## What you need to do:
Going through the data below, copy out each line where the word "brown" shows up.

## Raw data:
►
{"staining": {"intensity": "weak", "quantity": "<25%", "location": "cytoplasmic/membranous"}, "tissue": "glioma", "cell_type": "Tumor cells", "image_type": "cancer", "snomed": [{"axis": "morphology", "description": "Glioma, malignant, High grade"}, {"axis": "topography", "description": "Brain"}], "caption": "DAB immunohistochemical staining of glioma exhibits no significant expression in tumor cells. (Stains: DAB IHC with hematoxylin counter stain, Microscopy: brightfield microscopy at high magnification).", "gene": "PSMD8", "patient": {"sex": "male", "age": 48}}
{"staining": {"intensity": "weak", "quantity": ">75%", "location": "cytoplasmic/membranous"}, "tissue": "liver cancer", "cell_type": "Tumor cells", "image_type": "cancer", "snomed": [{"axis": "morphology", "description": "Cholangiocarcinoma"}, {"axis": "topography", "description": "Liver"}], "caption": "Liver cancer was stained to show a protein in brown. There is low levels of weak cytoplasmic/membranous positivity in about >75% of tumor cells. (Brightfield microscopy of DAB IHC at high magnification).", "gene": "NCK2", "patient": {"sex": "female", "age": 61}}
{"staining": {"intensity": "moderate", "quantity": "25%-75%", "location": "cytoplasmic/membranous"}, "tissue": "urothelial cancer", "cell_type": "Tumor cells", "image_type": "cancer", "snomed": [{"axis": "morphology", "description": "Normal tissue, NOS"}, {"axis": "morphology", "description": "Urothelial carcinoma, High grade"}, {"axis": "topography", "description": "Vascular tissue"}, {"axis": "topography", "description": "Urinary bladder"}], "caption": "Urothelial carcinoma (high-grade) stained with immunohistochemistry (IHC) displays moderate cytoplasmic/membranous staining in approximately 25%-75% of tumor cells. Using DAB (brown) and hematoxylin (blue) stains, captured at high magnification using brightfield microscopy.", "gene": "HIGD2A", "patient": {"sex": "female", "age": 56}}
◄
## Result of the task:
{"staining": {"intensity": "weak", "quantity": ">75%", "location": "cytoplasmic/membranous"}, "tissue": "liver cancer", "cell_type": "Tumor cells", "image_type": "cancer", "snomed": [{"axis": "morphology", "description": "Cholangiocarcinoma"}, {"axis": "topography", "description": "Liver"}], "caption": "Liver cancer was stained to show a protein in brown. There is low levels of weak cytoplasmic/membranous positivity in about >75% of tumor cells. (Brightfield microscopy of DAB IHC at high magnification).", "gene": "NCK2", "patient": {"sex": "female", "age": 61}}
{"staining": {"intensity": "moderate", "quantity": "25%-75%", "location": "cytoplasmic/membranous"}, "tissue": "urothelial cancer", "cell_type": "Tumor cells", "image_type": "cancer", "snomed": [{"axis": "morphology", "description": "Normal tissue, NOS"}, {"axis": "morphology", "description": "Urothelial carcinoma, High grade"}, {"axis": "topography", "description": "Vascular tissue"}, {"axis": "topography", "description": "Urinary bladder"}], "caption": "Urothelial carcinoma (high-grade) stained with immunohistochemistry (IHC) displays moderate cytoplasmic/membranous staining in approximately 25%-75% of tumor cells. Using DAB (brown) and hematoxylin (blue) stains, captured at high magnification using brightfield microscopy.", "gene": "HIGD2A", "patient": {"sex": "female", "age": 56}}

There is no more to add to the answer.